Wakefield Dreaming, 2023, wood, scaffolding, synthetic polymer paint.

Courtesy Gow Langsford Gallery, Tāmaki Makaurau/Auckland.

Thanks to Biggs Construction, Firth, Placemakers, and Nigel & Bev Marshall.

Before becoming the architect of New Zealand colonisation, Edward Gibbon Wakefield (1796–1862) was incarcerated in London’s Newgate Prison. He served three years for abducting and marrying a fifteen-year-old schoolgirl, hoping to blackmail her rich father into supporting his political career. It was in prison that he devised his theory to increase the profitability of colonies by restricting land ownership. By delaying the sale of land to settlers, they would remain a landless workforce to be exploited, growing the wealth of the Motherland. Wakefield’s political writings redeemed him, and, in 1840, he was appointed Director of the New Zealand Company, where he put his theory into effect. But his plan, which overlooked the place of Māori people, would have real consequences for them. Brett Graham’s sculpture Wakefield Dreaming evokes and challenges Wakefield’s legacy. It is based on prison watchtowers—specifically the iconic ones at Paremoremo Prison, with its typically high percentage of Māori inmates. But there’s a twist. Graham says. ‘I’m conscious that, in the context of Waiheke, it is turning the tables; the wealthy and privileged being the ones being observed.’ While Wakefield is remembered as an innovative figure in New Zealand history, Graham’s sculpture entangles his ‘dreams’ with incarceration.

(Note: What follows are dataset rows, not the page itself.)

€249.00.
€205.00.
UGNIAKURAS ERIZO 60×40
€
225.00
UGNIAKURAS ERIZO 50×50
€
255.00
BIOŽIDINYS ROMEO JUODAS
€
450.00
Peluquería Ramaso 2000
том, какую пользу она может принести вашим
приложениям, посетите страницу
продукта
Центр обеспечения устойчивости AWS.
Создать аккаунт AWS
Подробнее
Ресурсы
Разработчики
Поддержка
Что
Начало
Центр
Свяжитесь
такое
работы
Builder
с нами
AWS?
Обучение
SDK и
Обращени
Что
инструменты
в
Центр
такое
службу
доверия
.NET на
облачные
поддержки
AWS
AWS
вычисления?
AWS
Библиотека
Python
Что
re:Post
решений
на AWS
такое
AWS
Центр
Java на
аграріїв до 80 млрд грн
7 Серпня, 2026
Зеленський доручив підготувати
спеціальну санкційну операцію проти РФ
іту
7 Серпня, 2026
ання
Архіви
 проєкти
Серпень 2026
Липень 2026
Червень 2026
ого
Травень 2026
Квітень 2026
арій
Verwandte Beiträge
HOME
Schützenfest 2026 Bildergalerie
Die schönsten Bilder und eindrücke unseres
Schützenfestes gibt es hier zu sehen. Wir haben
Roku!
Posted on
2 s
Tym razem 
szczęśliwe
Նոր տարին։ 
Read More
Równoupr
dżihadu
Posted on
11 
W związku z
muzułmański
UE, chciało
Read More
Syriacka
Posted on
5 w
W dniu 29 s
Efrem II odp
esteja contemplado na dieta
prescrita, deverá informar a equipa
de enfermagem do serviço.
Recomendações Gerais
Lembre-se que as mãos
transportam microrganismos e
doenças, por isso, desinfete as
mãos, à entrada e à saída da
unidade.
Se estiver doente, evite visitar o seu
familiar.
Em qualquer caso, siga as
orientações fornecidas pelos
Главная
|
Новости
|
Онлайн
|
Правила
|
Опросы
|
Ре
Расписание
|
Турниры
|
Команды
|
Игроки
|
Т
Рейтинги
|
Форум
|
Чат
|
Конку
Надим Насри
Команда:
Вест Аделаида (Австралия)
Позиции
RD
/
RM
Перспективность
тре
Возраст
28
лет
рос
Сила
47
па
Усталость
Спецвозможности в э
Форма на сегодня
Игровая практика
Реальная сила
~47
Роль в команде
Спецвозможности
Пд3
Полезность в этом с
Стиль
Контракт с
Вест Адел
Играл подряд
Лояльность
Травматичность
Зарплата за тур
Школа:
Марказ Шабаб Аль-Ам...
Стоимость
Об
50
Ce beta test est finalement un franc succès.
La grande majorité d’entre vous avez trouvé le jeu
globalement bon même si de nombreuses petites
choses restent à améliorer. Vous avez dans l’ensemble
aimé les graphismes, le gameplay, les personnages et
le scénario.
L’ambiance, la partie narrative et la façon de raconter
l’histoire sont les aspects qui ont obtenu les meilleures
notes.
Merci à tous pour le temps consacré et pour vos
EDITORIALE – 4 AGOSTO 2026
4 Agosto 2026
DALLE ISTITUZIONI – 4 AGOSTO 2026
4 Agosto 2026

Brett Graham (b.1967, Ngāti Koroki Kahukura, Tainui) lives in Waiuku, on the southern coast of the Manukau Harbour. He gained a BFA from Elam School of Fine Arts in 1988, an MFA from the University of Hawai’i in 1990, and a DFA from Elam in 2003. His imposing counter-monuments and anti-memorials address colonial violence and injustice. Rachael Rakena’s and his collaborative project Āniwaniwa was a collateral exhibition at the 2007 Venice Biennale. He was also in the 2006 and 2010 Sydney Biennales, and the 2017 Honolulu Biennial. In 2020, his landmark exhibition Tai Moana Tai Tangata at the Govett Brewster Art Gallery, in Ngāmotu/New Plymouth, earned him a 2021 Arts Foundation Laureate and a nomination for the 2024 Walters Prize. In 2024, he will be in the curated show at the Venice Biennale and in the Asia Pacific Triennial. He is co-curator of the current Sculpture on the Gulf.